Aussi, très rapidement, les médecins favorables à l'autodétermination du patient en fin de vie se sont engagés politiquement par le biais des associations comme Exit-ADMD-Suisse Romande et Dignitas plus tard, afin d'obtenir une reconnaissance sociale de la pratique de l'assistance médicale au suicide, non seulement auprès des autorités politiques et judiciaires, mais aussi auprès des instances éthiques de l'ASSM et de la FMH qui énoncent les principes déontologiques de la profession médicale.
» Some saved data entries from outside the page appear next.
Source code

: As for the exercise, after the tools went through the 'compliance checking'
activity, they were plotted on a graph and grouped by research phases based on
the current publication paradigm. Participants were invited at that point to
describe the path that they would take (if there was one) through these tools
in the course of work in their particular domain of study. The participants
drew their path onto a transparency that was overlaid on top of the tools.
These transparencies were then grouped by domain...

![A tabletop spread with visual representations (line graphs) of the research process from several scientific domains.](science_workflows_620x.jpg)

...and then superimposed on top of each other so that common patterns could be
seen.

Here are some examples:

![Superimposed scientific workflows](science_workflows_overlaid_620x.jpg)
Dans cette perspective de légitimation auprès des différents acteurs institutionnels de la gestion sociale de la mort, les transactions menées par les médecins étaient des négociations. Il s'agissait d'obtenir une reconnaissance et un consensus suffisant pour assurer une pratique transparente de l'assistance au suicide, sans que pour autant le droit à exercer la profession médicale des médecins délivrant les ordonnances pour les produits létaux ne soit mis en jeu. Le cadre sociojuridique et la faveur de l'opinion publique ont finalement permis que la pratique de l'assistance médicale au suicide ne soit plus clandestine, mais en contrepartie le contrôle institutionnel des instances de santé publique et judiciaires s'est formalisé et institutionnalisé.

* 227 P6 947129 (226 : 235)

* 228 BOUTINET J. P., op. cit., p. 219.

* 229 Dans un article consacré aux problèmes cliniques de la pratique de l'euthanasie active et de l'assistance au suicide, plusieurs auteurs mettent en évidence la méconnaissance des médecins en matière de la posologie spécifique aux produits utilisés dans le cadre de l'assistance médicale au décès. Ils montrent également que la pratique de l'assistance au décès n'est pas encore sûre. Cf. GROENEWOUD J. et alii, «Clinical problems with the performance of euthanasia and physician assisted suicide in the Netherlands», in The New England Journal of Medecine, Vol. 342, no 8, 24 Février 2000.